───── Information provided

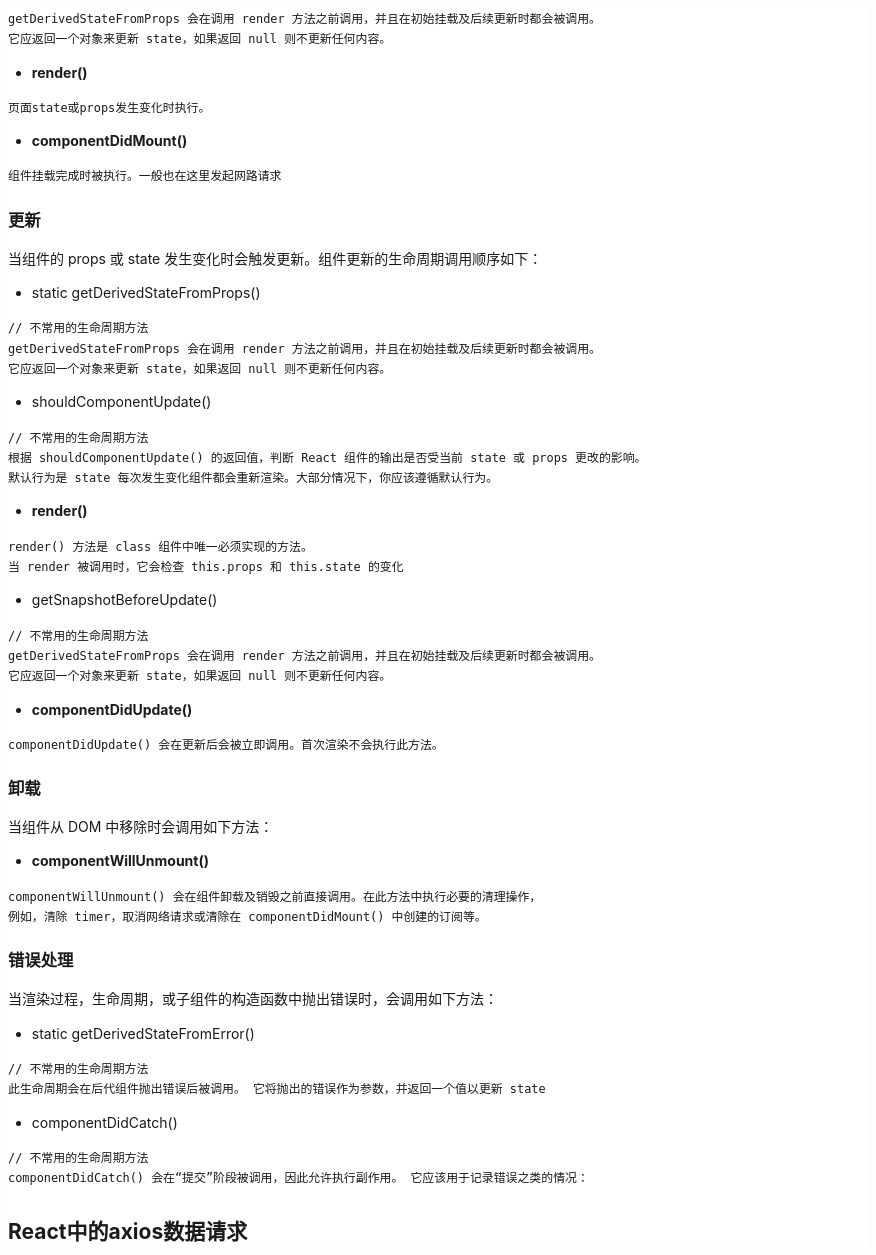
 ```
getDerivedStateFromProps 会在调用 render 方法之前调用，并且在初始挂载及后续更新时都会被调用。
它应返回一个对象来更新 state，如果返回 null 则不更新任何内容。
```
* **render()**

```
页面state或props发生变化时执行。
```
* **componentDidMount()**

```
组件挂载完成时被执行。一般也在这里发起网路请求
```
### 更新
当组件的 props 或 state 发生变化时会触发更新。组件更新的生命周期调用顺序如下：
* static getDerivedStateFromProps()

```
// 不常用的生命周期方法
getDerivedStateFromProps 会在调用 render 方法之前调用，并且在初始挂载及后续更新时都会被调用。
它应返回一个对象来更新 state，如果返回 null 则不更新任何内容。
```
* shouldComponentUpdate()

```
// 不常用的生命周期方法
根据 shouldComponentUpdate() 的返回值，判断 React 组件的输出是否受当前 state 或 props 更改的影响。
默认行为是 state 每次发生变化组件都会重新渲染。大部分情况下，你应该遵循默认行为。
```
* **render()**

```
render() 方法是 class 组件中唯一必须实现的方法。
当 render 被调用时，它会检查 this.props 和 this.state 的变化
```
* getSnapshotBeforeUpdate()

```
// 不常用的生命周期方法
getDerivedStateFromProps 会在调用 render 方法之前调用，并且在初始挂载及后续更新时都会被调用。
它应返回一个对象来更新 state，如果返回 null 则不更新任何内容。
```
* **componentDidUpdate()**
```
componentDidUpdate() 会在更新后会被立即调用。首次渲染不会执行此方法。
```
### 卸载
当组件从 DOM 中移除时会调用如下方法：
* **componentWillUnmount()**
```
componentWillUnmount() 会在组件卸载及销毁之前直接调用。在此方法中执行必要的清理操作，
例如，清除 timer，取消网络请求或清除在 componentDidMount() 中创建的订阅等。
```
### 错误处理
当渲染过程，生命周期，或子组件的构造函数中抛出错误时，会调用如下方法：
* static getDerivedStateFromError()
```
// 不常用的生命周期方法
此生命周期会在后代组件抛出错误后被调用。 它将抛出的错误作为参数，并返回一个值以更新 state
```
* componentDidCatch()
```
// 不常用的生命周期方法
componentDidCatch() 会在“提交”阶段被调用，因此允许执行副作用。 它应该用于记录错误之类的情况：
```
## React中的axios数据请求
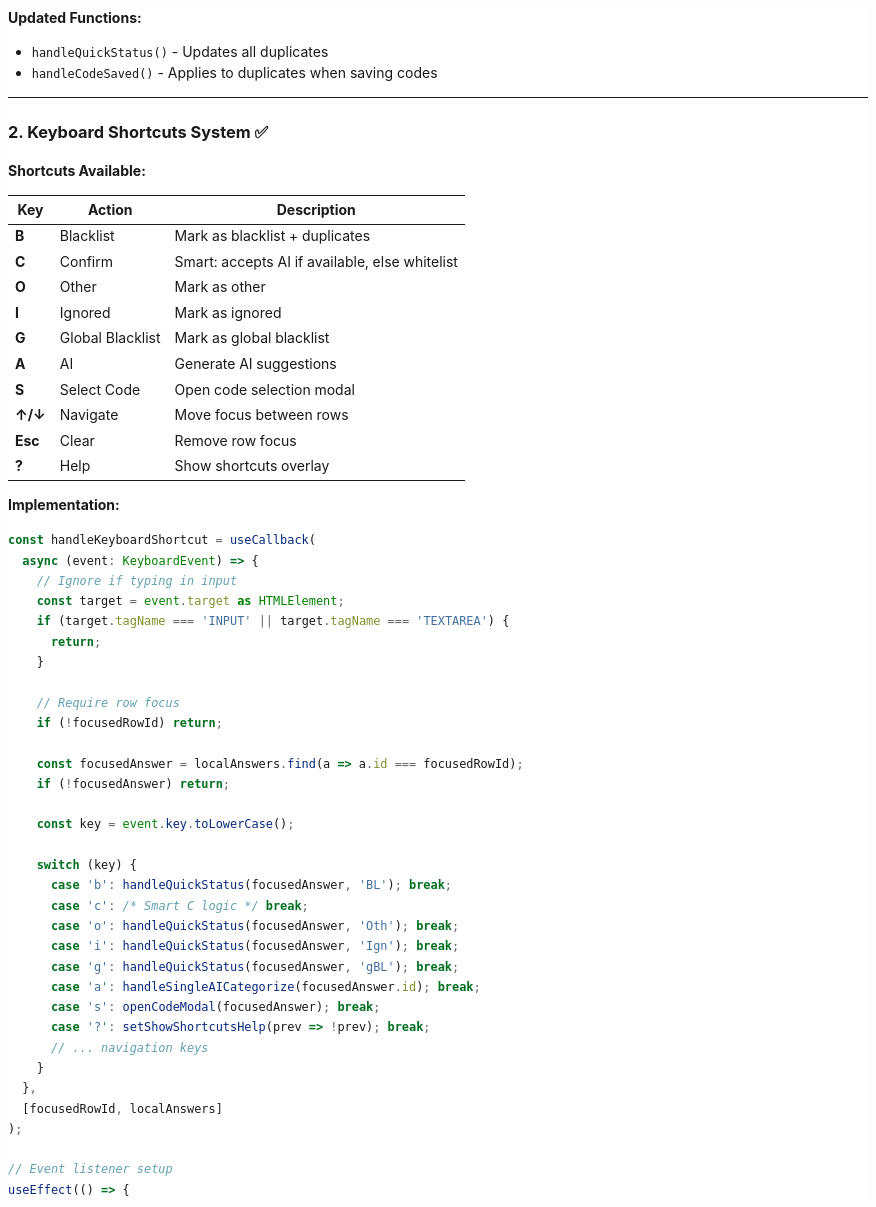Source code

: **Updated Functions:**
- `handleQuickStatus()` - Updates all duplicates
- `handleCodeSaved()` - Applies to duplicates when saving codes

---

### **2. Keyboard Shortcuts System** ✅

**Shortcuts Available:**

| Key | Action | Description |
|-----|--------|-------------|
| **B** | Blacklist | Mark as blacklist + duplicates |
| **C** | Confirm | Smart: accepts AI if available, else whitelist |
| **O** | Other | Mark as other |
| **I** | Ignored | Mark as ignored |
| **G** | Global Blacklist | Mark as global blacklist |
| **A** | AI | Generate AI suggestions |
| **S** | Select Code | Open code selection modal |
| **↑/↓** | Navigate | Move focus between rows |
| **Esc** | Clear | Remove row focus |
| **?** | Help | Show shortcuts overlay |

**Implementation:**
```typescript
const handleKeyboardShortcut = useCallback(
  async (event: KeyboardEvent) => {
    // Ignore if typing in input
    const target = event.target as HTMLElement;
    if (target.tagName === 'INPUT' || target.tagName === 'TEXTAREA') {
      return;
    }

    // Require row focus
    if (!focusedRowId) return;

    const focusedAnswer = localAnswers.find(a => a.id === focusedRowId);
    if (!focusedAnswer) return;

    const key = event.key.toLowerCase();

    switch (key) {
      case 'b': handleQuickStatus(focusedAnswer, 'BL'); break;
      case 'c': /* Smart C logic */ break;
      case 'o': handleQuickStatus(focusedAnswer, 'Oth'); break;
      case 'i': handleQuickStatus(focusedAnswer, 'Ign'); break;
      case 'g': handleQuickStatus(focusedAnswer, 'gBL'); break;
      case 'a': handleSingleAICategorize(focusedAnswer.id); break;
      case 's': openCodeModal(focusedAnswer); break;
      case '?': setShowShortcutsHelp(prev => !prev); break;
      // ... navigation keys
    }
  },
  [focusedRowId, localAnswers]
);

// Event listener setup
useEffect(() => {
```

──────────
───── Information provided

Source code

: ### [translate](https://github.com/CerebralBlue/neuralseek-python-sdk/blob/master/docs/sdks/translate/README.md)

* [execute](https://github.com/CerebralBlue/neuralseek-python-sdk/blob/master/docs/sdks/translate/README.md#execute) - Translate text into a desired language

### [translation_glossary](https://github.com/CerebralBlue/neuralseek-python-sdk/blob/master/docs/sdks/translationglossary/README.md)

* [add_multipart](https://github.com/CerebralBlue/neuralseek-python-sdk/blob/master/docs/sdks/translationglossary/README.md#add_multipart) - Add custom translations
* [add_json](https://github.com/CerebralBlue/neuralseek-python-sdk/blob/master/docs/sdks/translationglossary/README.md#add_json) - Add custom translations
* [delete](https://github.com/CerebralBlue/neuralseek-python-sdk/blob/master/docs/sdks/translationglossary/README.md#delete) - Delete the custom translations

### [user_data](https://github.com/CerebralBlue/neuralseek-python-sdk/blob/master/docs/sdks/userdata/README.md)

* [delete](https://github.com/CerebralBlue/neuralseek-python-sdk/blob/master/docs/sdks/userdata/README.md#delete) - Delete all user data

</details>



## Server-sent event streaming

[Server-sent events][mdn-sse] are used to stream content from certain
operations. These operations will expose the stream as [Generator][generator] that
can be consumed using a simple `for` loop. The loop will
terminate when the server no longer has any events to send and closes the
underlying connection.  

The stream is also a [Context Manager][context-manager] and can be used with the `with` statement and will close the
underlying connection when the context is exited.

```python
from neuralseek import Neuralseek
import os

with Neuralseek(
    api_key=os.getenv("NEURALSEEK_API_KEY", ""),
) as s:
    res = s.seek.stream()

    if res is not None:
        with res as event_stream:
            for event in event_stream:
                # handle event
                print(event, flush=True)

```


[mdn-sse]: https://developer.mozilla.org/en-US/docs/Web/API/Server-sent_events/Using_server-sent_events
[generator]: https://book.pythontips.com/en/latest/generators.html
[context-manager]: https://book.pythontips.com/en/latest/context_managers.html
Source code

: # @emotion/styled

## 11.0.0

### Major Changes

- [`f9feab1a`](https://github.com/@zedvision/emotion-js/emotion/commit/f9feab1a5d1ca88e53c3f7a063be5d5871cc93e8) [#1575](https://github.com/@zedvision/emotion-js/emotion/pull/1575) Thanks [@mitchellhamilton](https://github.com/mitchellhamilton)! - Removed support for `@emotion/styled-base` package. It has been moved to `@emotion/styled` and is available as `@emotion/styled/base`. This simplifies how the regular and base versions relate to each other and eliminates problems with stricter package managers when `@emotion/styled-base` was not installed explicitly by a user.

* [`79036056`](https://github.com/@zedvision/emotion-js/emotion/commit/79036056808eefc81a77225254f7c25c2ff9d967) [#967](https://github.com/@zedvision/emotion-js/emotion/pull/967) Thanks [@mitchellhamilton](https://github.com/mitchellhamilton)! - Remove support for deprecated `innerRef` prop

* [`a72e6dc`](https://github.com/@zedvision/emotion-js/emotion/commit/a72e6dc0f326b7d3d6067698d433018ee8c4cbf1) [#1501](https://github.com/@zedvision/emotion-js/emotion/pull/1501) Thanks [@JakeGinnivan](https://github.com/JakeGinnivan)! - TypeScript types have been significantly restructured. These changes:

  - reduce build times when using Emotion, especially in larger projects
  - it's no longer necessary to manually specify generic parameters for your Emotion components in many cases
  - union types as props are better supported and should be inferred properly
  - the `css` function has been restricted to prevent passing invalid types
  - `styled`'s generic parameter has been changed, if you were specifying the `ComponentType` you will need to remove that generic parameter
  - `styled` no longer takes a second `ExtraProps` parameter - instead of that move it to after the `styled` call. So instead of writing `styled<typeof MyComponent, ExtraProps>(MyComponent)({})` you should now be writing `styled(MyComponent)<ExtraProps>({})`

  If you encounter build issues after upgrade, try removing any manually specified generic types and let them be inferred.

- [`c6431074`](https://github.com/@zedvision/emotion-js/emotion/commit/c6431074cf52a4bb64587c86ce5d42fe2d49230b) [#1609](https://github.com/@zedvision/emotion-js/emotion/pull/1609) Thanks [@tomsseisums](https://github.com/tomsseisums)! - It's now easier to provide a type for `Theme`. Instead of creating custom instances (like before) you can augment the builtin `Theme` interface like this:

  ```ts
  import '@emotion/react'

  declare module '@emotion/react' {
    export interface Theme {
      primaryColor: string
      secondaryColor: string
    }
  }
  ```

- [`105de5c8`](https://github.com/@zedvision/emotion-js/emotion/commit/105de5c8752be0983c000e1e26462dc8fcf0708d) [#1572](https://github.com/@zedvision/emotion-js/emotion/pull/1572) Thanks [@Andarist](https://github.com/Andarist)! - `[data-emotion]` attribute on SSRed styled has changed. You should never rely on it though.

──────────

** The task **
Within the listing, how many lines include the string "longer"? Supply the number and no further words.

** Solved problem **
3